Dr Jackson said, “Patients and healthcare providers are often distant from pathology collection centres.”
As a result, most people taking oral anticoagulants only test their blood clotting time and adjust their medication dose once a month.
More regular monitoring equals better health outcomes
Portable devices for home testing make more regular INR monitoring and oral anticoagulant dose adjustment feasible. This is important because more regular monitoring considerably improves the health outcomes of individuals using oral anticoagulants. They are 50% less likely to experience stroke, heart attack or another adverse events caused by blood clots. They are also less likely to die from any cause or experience major bleeding.
Not all people can use a portable device for home monitoring. Some are unable to use the device (your doctor can advise if it is for you) and others don’t want to. For these people, it may be possible to test their blood and obtain instant results with a portable device at a health facility.
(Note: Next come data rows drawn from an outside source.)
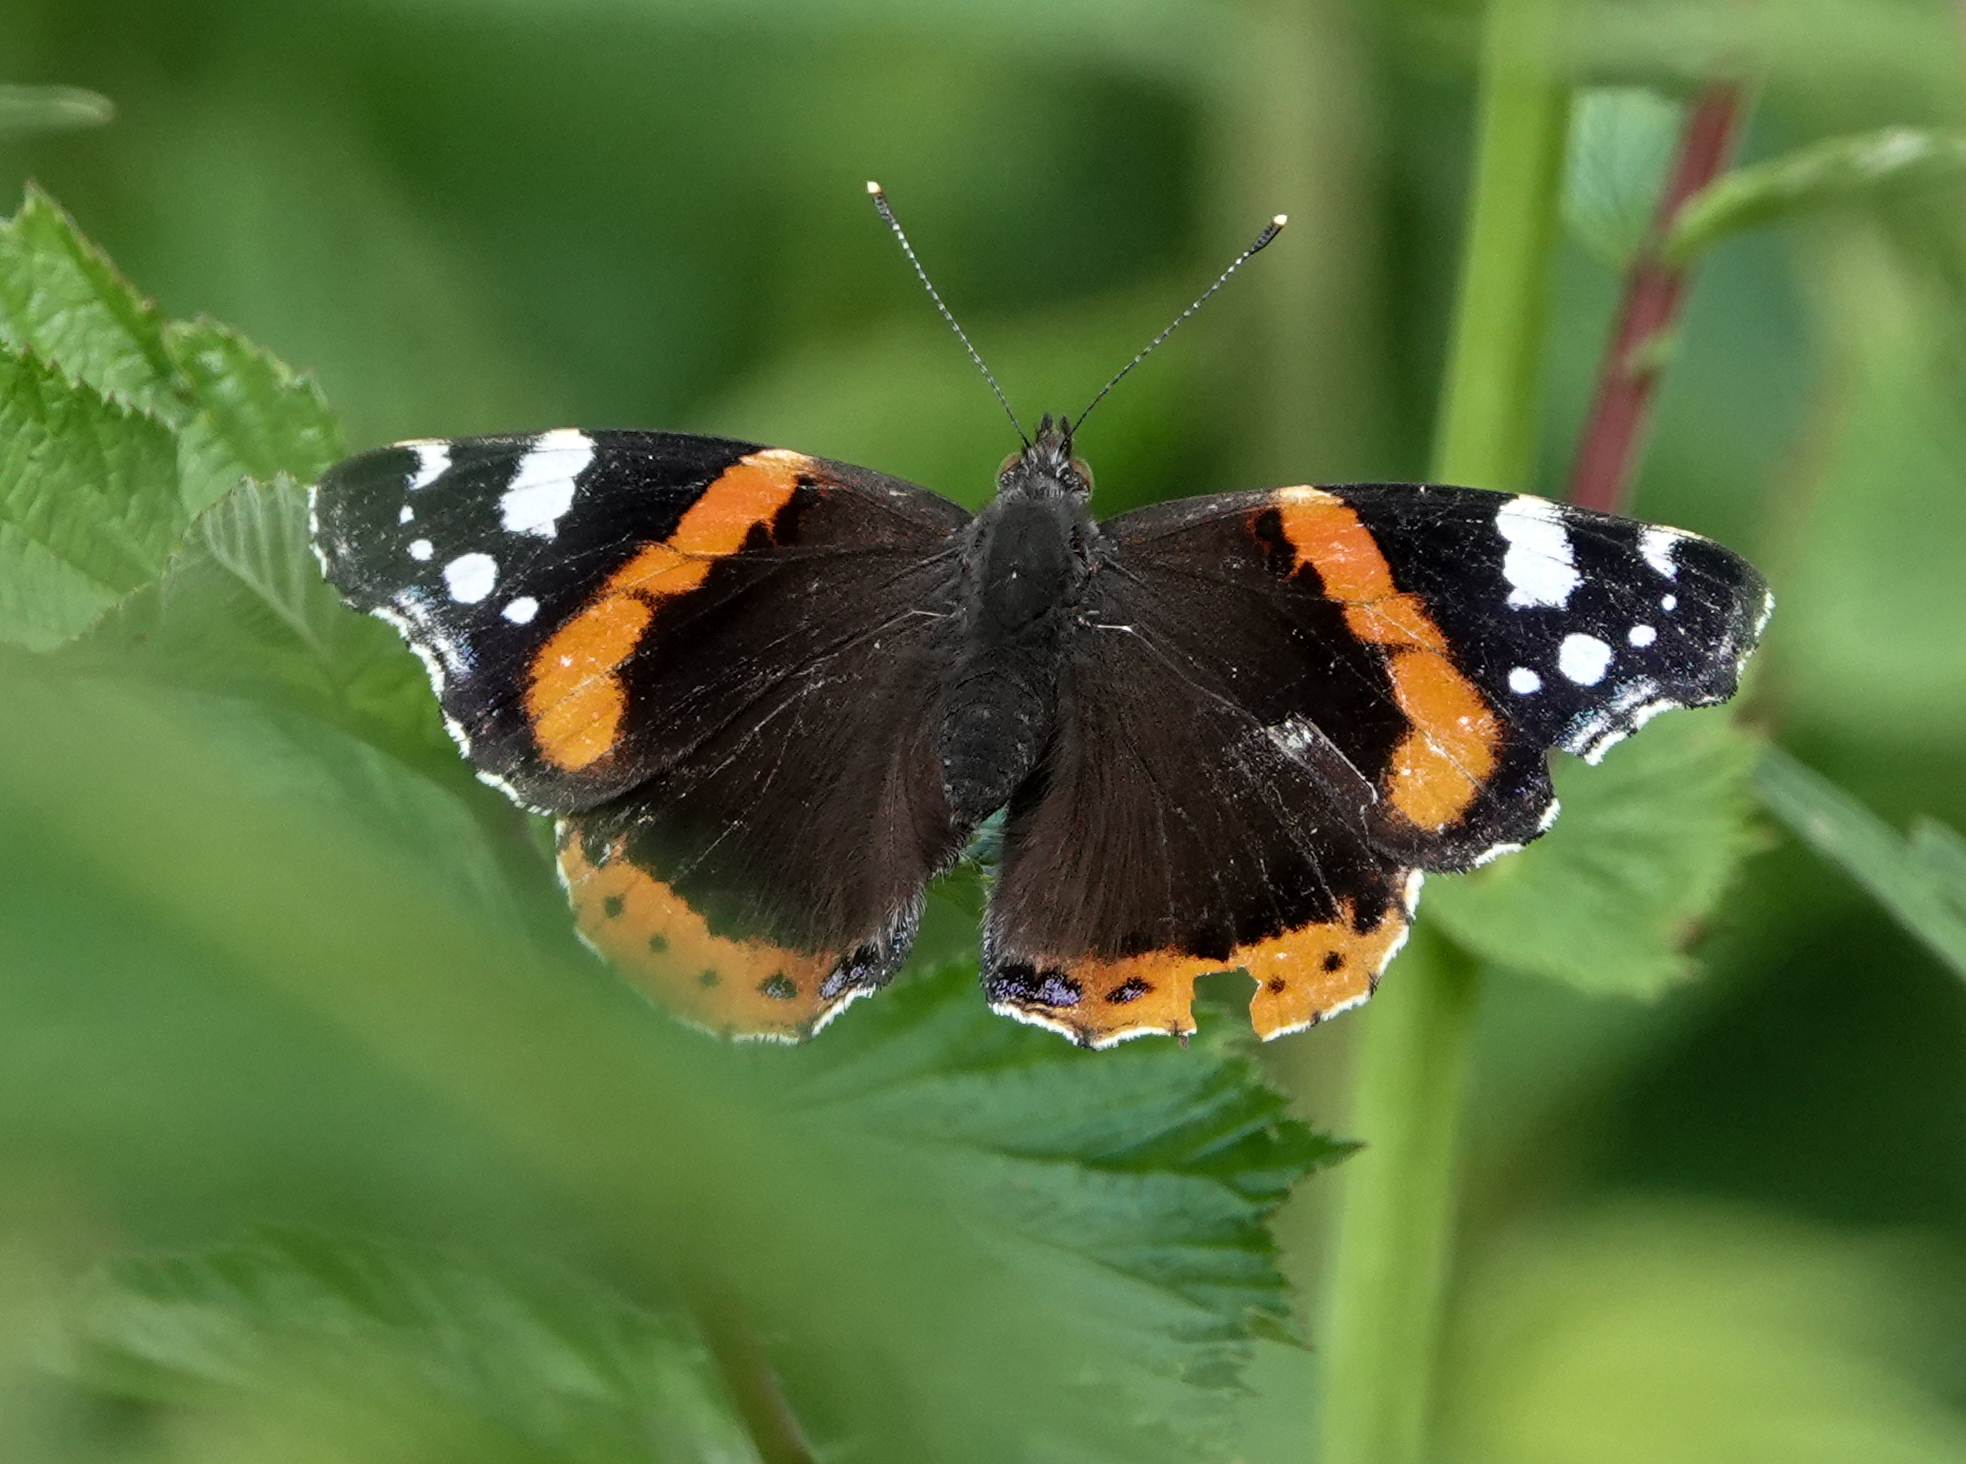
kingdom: Animalia
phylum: Arthropoda
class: Insecta
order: Lepidoptera
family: Nymphalidae
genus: Vanessa
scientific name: Vanessa atalanta
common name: Red admiral
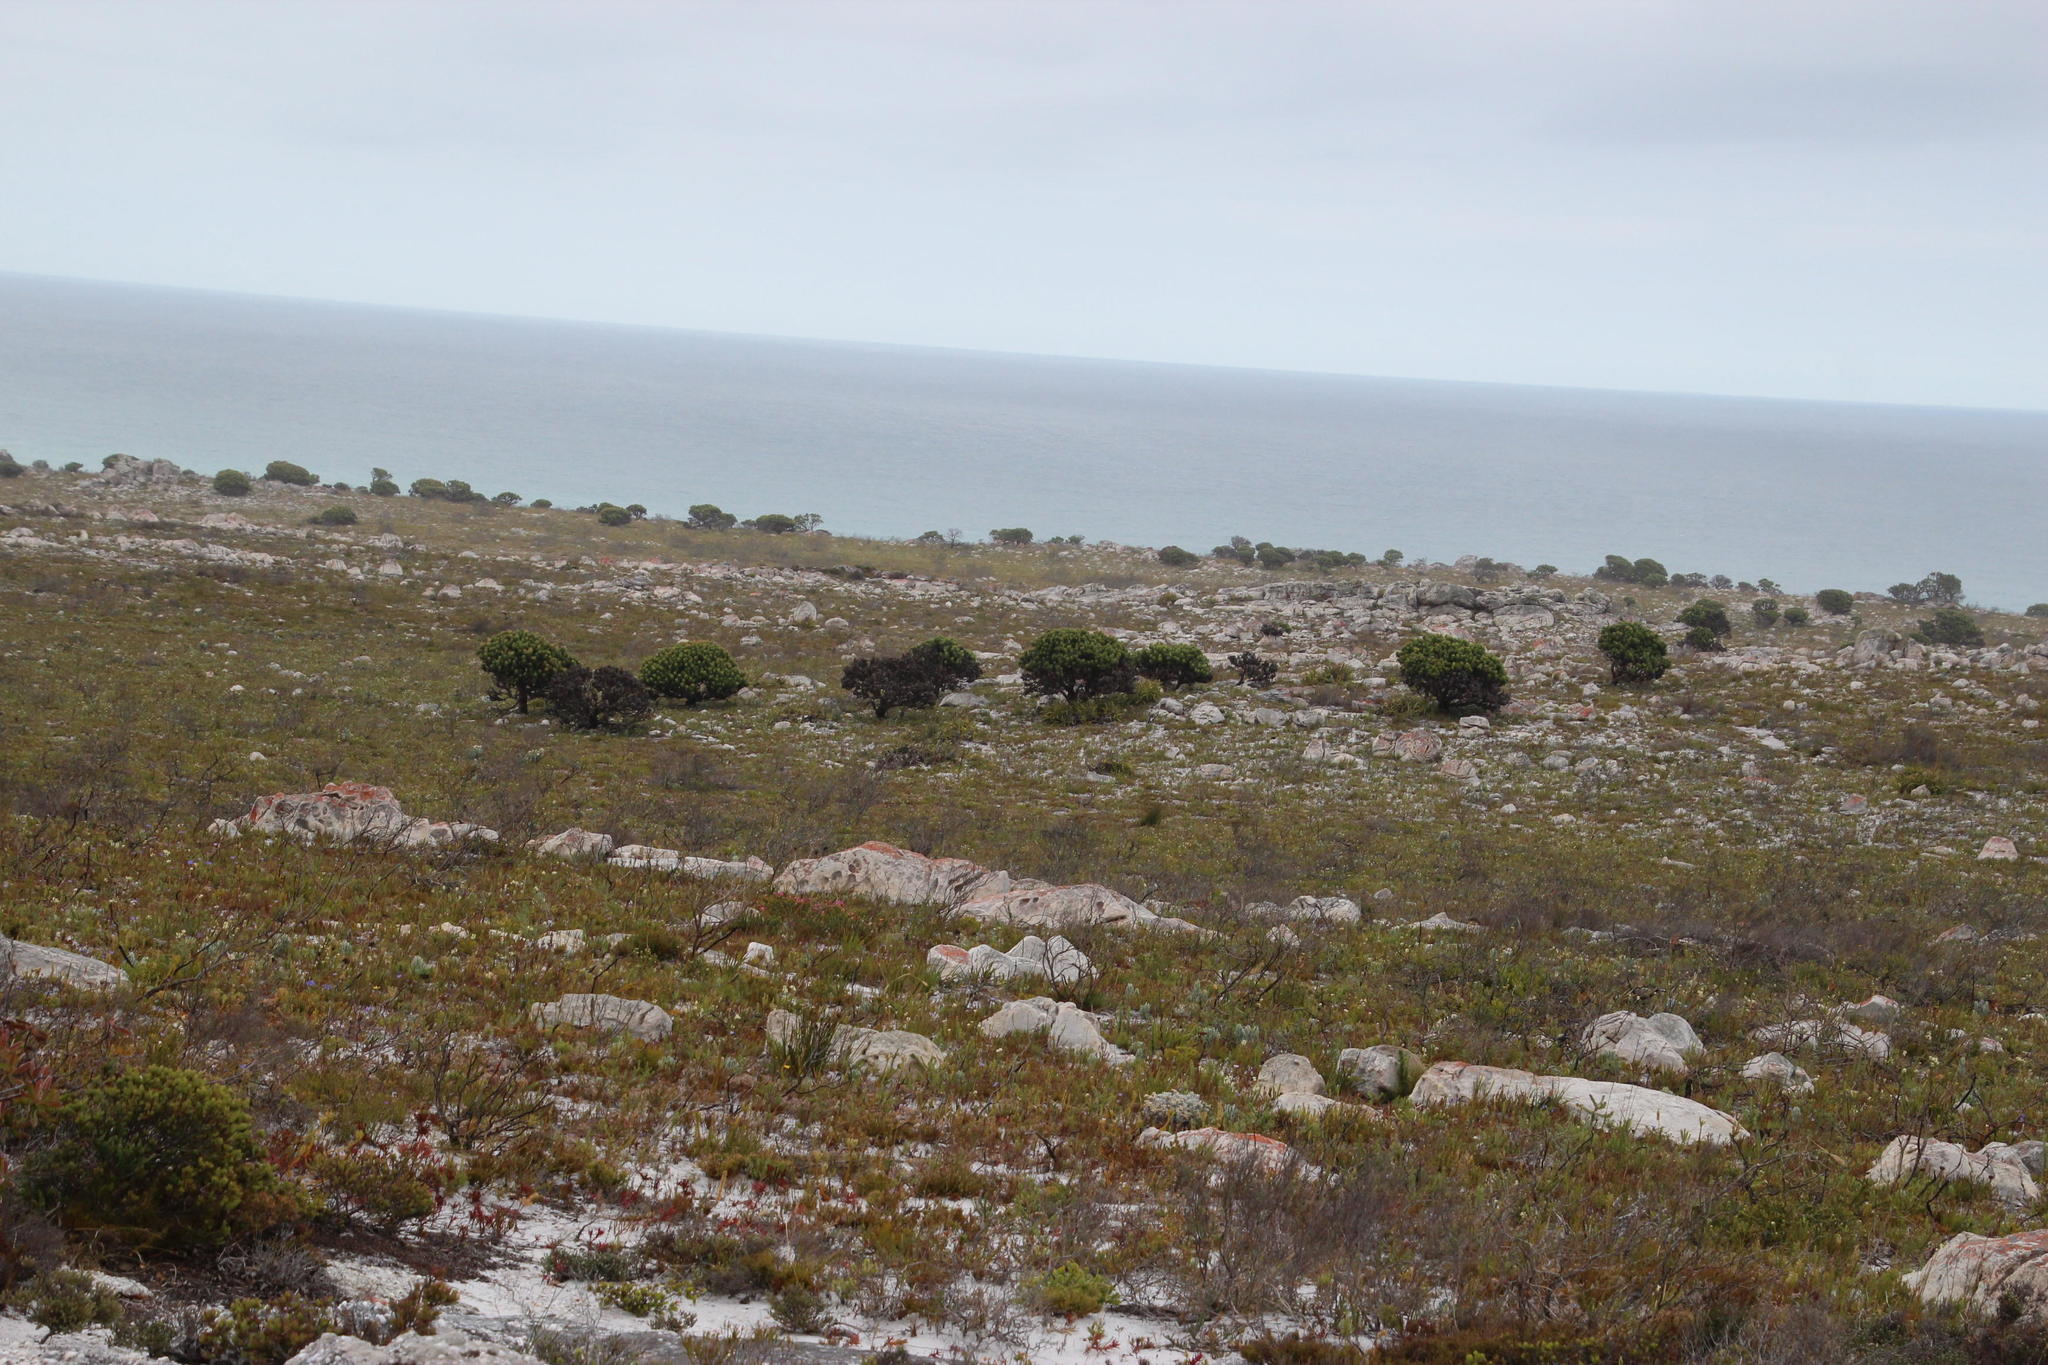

Some people are able to not only monitor their INR but also use a pre-determined dose–INR schedule to make their own dose adjustments according to a predetermined dose INR schedule, avoiding the need to continually consult a doctor or go to a healthcare facility.
Prof Gallus said, “Patient self-testing and self-management allows patients to become more in-control of their own health and this will appeal to those who are motivated to self-help and manage their health.”
Dr Jackson said, “Patients who have sufficient dexterity to use a monitor (they are not dissimilar to a blood glucose monitor) and have sufficient knowledge of anticoagulation and the effects of warfarin are most likely to benefit from self-monitoring.”
He said that portable monitoring devices offer convenience and reduced communication errors.
Better INR monitoring, better health in Australia
INR monitoring with a portable device means better health for people on oral anticoagulants, as well as less inconvenience. It is a cost-effective method which is becoming routine practice in many developed countries.
Dr Jackson said, “The cost to the individual is greater if they own a monitor and do it themselves, but the total costs are much less with a portable INR monitor than with conventional laboratory testing.”
In Australia, portable devices have been tested and shown to be effective. Your doctor will be able to advice if they may be suitable for you.
Medicare rebates are not yet available to individuals who use this method of blood monitoring, although some private health funds do offer rebates.